(MATERIALS PROVIDED begins)

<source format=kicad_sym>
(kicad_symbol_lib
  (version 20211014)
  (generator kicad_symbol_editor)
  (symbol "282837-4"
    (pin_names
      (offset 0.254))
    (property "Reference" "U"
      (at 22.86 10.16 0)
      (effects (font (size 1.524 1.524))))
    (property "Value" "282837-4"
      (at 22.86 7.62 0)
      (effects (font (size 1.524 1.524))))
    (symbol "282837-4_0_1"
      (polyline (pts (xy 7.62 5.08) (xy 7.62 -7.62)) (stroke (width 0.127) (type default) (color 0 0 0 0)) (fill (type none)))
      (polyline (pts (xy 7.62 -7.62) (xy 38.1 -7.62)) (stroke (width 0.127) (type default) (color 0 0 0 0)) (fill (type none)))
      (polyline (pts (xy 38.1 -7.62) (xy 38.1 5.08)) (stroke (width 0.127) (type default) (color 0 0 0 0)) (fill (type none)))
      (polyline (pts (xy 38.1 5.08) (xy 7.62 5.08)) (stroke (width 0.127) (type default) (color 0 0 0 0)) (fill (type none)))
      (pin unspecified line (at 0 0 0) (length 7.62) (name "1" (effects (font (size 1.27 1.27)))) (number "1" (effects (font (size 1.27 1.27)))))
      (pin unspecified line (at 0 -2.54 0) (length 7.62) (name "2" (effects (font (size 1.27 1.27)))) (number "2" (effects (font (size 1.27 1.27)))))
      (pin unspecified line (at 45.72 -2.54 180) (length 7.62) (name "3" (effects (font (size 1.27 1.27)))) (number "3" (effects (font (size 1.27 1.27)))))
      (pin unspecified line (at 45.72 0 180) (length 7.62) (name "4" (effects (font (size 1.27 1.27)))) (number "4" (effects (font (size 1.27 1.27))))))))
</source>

(MATERIALS PROVIDED ends)

▸ **WORK ORDER**: An exact repeat of the lines from the one containing "(pin unspecified line (at 0 0" through the final line of the entries is the whole answer.

▸ **ANSWER SECTION**:
      (pin unspecified line (at 0 0 0) (length 7.62) (name "1" (effects (font (size 1.27 1.27)))) (number "1" (effects (font (size 1.27 1.27)))))
      (pin unspecified line (at 0 -2.54 0) (length 7.62) (name "2" (effects (font (size 1.27 1.27)))) (number "2" (effects (font (size 1.27 1.27)))))
      (pin unspecified line (at 45.72 -2.54 180) (length 7.62) (name "3" (effects (font (size 1.27 1.27)))) (number "3" (effects (font (size 1.27 1.27)))))
      (pin unspecified line (at 45.72 0 180) (length 7.62) (name "4" (effects (font (size 1.27 1.27)))) (number "4" (effects (font (size 1.27 1.27))))))))
</source>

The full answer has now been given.